しかし、銀行経営の本流といえば、やはり国内の企業向け貸出です。企業サイドでも、本業の設備投資だけでなく、値上がりを続ける不動産や株などの財テク用に銀行借入れを積極化するようになり、バブルが進行していく中で銀行と企業の皮相的な「ウィン・ウィン」の関係が築かれていきました。

 特に急増したのは、中小企業やノンバンク、不動産、建設、そして個人といったセクターへの貸出です。その後、不動産市況の急速な悪化の下で銀行が処理に頭を抱えることになる不良債権の種は、こうして撒かれていったのです。

 そうした国内事情を抱え、巨額の不良債権処理に全エネルギーを注力せざるを得なくなった邦銀は、一斉に海外から撤退をはじめ、国際金融市場を席巻したその短い全盛時代をあえなく終えました。

金融破綻のドミノ現象が始まった

 1990年代の日本における金融破綻として最初に挙げられるのは、最後の相互銀行となった愛媛県の東邦相互銀行であり、1992年に伊予銀行によって吸収された際に行われた資金援助が、日本における預金保険制度の適用第1号となりました。

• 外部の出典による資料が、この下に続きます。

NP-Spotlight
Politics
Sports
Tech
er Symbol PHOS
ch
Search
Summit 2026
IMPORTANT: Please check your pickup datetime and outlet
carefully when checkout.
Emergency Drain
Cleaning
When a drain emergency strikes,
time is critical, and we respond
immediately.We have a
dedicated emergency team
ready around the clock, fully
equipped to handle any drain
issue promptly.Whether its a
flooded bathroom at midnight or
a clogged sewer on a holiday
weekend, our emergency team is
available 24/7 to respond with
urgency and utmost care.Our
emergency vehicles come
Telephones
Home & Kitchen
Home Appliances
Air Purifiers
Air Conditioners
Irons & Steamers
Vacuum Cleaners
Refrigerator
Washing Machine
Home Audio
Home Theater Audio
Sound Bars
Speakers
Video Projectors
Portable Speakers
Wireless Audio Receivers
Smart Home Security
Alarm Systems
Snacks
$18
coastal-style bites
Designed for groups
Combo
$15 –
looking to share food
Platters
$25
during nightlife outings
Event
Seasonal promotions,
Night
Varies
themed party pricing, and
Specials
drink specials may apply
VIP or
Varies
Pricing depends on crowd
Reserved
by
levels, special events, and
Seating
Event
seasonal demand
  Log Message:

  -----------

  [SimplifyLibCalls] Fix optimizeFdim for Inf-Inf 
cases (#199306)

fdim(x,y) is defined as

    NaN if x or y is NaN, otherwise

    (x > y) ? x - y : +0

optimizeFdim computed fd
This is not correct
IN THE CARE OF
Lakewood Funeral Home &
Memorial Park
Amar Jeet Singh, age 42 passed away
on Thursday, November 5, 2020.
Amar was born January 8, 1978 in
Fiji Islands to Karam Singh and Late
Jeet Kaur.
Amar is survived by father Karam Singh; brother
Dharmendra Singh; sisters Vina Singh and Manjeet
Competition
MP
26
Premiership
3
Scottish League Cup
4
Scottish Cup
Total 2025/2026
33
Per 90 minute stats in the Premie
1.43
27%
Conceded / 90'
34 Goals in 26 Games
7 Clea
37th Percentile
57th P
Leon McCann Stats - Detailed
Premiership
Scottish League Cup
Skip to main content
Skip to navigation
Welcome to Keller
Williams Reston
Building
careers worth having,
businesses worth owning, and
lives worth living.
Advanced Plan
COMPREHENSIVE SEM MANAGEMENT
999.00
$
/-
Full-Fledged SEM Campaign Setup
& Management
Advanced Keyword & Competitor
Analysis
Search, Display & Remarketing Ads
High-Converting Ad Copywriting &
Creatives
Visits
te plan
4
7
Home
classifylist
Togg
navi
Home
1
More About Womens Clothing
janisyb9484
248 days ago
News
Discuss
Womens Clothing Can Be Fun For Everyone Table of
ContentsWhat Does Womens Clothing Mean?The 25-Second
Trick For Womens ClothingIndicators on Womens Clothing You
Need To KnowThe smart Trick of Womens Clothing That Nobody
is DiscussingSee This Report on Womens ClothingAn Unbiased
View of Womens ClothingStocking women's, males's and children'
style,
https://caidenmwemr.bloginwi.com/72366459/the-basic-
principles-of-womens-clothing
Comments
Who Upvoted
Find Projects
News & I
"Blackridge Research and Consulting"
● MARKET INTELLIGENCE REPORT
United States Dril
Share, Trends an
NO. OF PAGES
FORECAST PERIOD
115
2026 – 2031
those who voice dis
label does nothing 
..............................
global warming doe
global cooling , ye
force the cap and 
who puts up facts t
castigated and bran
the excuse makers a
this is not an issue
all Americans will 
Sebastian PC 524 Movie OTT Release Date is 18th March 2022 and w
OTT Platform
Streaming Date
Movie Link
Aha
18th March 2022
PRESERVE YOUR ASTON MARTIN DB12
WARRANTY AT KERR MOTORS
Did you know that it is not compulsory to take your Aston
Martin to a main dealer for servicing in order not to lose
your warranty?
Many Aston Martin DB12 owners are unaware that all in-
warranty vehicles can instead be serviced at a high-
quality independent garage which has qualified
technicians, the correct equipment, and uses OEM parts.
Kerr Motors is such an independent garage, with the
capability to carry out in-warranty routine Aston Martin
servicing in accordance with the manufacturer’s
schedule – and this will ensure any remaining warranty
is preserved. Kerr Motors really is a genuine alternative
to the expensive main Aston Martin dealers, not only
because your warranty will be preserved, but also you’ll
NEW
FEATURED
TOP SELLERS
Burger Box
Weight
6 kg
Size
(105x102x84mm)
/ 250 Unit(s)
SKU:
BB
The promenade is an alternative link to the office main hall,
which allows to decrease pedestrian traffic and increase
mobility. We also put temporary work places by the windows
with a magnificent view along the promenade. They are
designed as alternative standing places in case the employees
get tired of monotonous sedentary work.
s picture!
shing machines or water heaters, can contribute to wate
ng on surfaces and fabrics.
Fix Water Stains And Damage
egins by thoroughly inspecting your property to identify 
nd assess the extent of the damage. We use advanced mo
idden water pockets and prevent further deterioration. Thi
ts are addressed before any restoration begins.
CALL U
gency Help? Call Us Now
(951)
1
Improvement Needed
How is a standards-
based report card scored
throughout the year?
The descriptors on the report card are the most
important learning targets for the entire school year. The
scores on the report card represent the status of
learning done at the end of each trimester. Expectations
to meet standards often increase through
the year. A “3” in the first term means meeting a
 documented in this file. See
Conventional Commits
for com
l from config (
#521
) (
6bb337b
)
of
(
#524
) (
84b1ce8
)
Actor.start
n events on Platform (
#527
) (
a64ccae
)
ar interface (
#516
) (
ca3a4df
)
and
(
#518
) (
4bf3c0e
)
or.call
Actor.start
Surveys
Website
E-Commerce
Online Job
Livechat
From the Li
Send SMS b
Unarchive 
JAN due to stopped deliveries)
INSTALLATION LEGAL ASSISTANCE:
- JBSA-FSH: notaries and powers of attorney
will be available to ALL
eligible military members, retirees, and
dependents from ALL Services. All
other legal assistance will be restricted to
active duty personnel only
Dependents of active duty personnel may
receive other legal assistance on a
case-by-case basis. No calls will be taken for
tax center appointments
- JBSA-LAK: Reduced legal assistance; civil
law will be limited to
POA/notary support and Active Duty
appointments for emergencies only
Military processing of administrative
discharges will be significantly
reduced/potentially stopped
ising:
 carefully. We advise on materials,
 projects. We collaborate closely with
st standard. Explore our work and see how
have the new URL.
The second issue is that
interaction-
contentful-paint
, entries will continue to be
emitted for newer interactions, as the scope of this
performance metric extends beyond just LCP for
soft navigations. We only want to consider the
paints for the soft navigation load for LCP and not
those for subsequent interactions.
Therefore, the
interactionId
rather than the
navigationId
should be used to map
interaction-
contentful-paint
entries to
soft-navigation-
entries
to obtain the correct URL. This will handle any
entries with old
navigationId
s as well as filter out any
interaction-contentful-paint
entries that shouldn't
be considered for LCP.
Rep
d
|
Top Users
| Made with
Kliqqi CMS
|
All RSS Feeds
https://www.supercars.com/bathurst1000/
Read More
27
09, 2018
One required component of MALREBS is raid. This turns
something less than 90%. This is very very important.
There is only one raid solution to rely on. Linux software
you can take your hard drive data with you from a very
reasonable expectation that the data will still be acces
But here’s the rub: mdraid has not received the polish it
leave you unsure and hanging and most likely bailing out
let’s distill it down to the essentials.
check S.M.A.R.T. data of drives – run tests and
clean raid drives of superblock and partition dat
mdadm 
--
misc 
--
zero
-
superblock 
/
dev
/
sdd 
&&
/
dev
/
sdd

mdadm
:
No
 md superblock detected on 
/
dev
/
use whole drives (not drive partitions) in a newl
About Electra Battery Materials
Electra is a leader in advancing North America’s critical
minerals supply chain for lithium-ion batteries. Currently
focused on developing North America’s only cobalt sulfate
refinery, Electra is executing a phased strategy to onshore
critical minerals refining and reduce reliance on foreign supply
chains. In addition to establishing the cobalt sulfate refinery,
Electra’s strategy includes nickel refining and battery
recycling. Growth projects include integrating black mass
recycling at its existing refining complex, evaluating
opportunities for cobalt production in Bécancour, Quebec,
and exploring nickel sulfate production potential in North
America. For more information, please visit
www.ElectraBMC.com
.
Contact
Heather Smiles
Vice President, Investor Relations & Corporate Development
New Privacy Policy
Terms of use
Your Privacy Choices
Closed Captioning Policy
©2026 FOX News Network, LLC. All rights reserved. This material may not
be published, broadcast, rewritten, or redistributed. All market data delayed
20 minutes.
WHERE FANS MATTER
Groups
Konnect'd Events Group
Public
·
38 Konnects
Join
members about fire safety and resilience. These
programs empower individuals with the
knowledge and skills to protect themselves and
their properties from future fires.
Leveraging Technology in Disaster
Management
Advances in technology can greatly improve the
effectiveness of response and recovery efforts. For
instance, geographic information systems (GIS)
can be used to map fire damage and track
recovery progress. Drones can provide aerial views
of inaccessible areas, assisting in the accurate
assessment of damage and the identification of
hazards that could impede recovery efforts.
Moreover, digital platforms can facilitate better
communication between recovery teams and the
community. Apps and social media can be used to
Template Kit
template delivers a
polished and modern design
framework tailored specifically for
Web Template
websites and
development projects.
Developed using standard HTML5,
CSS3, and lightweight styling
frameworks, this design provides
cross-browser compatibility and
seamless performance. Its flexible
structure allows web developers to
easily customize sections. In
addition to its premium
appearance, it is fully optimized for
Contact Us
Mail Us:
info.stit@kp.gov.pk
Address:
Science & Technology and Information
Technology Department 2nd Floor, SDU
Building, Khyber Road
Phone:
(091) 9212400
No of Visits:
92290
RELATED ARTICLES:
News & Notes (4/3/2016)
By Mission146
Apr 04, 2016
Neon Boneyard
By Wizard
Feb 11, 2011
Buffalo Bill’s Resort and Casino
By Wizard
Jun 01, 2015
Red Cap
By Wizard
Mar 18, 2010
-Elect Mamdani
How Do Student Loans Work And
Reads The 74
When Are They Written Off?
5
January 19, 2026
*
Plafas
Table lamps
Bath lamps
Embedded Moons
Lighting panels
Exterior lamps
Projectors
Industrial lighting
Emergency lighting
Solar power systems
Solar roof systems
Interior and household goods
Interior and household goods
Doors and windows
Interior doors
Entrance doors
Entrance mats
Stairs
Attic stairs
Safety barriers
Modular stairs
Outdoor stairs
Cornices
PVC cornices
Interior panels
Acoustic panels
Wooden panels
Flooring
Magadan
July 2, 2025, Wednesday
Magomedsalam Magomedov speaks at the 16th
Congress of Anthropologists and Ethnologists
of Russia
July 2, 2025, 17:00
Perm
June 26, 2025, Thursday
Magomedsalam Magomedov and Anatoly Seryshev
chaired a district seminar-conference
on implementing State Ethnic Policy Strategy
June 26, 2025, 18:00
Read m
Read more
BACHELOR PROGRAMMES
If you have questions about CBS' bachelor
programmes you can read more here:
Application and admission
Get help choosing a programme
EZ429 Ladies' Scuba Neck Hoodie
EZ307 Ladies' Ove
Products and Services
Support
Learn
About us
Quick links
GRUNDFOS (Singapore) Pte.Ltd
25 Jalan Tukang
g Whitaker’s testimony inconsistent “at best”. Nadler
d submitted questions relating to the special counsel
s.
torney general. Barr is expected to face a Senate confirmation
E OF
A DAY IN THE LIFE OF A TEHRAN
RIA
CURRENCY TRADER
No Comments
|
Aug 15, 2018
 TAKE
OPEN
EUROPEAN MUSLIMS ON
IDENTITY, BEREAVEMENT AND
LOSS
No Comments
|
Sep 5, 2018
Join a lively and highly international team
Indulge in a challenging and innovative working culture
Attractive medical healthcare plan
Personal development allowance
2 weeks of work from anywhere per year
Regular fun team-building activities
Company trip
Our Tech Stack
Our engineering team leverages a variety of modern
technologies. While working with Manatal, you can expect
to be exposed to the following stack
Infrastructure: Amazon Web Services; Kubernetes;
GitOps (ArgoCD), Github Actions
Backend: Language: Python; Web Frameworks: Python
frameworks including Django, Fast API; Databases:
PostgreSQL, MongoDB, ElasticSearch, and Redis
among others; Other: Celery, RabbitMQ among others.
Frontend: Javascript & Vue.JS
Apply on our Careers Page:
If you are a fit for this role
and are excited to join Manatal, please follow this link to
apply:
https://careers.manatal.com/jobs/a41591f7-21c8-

 その後、大阪に本店を置く東洋信金の破綻などが続き、1994年には東京協和信金や安全信組が、1995年には木津信用組合やコスモ信組、そして兵庫銀行と、金融破綻は規模の大きな金融機関へと拡大していきます。

 ただし、日本の金融破綻を概観する上で見逃せないのは住宅金融専門会社、いわゆる「住専」です。そもそも個人向け住宅ローン専門銀行としてスタートした住専は、銀行や信販そして公的機関である住宅金融公庫にシェアを奪われて苦戦し、次第に企業の不動産事業に対する融資を拡大するようになっていきました。

 株価とともに上昇ペースを加速しはじめた不動産市況は、住専にとって願ってもないビジネス環境となりました。さらに、1990年に不動産向け融資抑制のための行政指導として銀行に発動された総量規制は住専を対象外としていため、銀行や農林系金融機関が競って住専に融資を行うようになったのです。

 ただし、金利の上昇とともに、不動産価格はすでにピークに近付いていました。1991年頃から大都市圏を中心に地価が下落しはじめて1992年1月の全国公示価格は前年比4.6%低下となり、その後も下落幅を拡大しながら不動産市況は悪化の一途をたどっていきます。

 銀行や農林系金融からの借入れをもとに急増していた住専の不動産担保融資の焦げつきが発覚するのは、もはや時間の問題でした。そして時間をおかず、1995年8月の当局検査によって、総資産の約半分の6兆円超という巨額の損失が判明したのです。その結果、大手住専7社は消滅することになり、最終的な損失処理には公的資金も投入されることになりました。

 この住専問題は海外メディアでも「Jusen」として大きく報じられ、市場の注目を集めました。ただし、それは日本の金融機関の凋落の最終段階ではなく、始まりに過ぎなかったのです。

 1997年11月には、豪華なディーリングルーム建設に象徴される過剰投資や、子会社による多額の不動産関連投資が問題視されていた三洋証券が破綻して、無担保コール資金がデフォルトするという前代未聞の事件が起きました。直後には「飛ばし」と呼ばれた巨額の簿外債務が発覚した山一證券が自主廃業を発表。そして都市銀行の一角であった北海道拓殖銀行が不良債権処理を行う体力が尽きて経営破綻するなど、日本経済に激震が走ったのです。

 特に、北海道拓殖銀行の破綻は、ほかの都市銀行や長信銀に対する不安を募らせることになりました。どの銀行も、程度の差こそあれ、相当額の不良債権を抱えていることは明らかだったからです。